Exercise -
Only the lines from the first line of the records through the line containing "(83, 427) none -> [40,728,61,739] the" belong in the answer. Copy them exactly.

============

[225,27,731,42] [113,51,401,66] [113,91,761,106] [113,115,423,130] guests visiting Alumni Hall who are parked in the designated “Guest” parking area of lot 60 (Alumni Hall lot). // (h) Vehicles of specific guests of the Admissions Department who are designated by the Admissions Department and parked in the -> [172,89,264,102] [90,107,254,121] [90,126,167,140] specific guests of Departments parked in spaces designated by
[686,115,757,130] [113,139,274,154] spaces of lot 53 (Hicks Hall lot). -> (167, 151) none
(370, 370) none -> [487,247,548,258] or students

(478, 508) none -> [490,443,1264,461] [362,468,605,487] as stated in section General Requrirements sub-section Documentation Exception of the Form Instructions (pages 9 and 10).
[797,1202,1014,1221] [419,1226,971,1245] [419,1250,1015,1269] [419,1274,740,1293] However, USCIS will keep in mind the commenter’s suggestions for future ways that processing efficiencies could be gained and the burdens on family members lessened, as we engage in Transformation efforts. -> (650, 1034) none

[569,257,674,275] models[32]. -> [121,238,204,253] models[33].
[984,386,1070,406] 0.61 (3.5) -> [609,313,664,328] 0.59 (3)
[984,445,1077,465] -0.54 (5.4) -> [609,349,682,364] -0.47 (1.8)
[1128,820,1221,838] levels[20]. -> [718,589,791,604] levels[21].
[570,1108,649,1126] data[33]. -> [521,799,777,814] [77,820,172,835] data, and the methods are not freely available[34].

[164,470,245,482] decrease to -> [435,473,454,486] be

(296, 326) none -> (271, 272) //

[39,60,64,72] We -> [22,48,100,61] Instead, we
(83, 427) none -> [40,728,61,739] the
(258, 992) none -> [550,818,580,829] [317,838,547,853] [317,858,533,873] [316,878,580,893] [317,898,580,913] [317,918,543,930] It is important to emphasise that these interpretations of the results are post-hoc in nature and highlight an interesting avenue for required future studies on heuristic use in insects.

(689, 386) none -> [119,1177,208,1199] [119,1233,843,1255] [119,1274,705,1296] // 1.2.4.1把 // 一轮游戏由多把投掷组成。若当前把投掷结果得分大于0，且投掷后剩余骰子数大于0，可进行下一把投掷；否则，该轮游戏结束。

============

Output -
[225,27,731,42] [113,51,401,66] [113,91,761,106] [113,115,423,130] guests visiting Alumni Hall who are parked in the designated “Guest” parking area of lot 60 (Alumni Hall lot). // (h) Vehicles of specific guests of the Admissions Department who are designated by the Admissions Department and parked in the -> [172,89,264,102] [90,107,254,121] [90,126,167,140] specific guests of Departments parked in spaces designated by
[686,115,757,130] [113,139,274,154] spaces of lot 53 (Hicks Hall lot). -> (167, 151) none
(370, 370) none -> [487,247,548,258] or students

(478, 508) none -> [490,443,1264,461] [362,468,605,487] as stated in section General Requrirements sub-section Documentation Exception of the Form Instructions (pages 9 and 10).
[797,1202,1014,1221] [419,1226,971,1245] [419,1250,1015,1269] [419,1274,740,1293] However, USCIS will keep in mind the commenter’s suggestions for future ways that processing efficiencies could be gained and the burdens on family members lessened, as we engage in Transformation efforts. -> (650, 1034) none

[569,257,674,275] models[32]. -> [121,238,204,253] models[33].
[984,386,1070,406] 0.61 (3.5) -> [609,313,664,328] 0.59 (3)
[984,445,1077,465] -0.54 (5.4) -> [609,349,682,364] -0.47 (1.8)
[1128,820,1221,838] levels[20]. -> [718,589,791,604] levels[21].
[570,1108,649,1126] data[33]. -> [521,799,777,814] [77,820,172,835] data, and the methods are not freely available[34].

[164,470,245,482] decrease to -> [435,473,454,486] be

(296, 326) none -> (271, 272) //

[39,60,64,72] We -> [22,48,100,61] Instead, we
(83, 427) none -> [40,728,61,739] the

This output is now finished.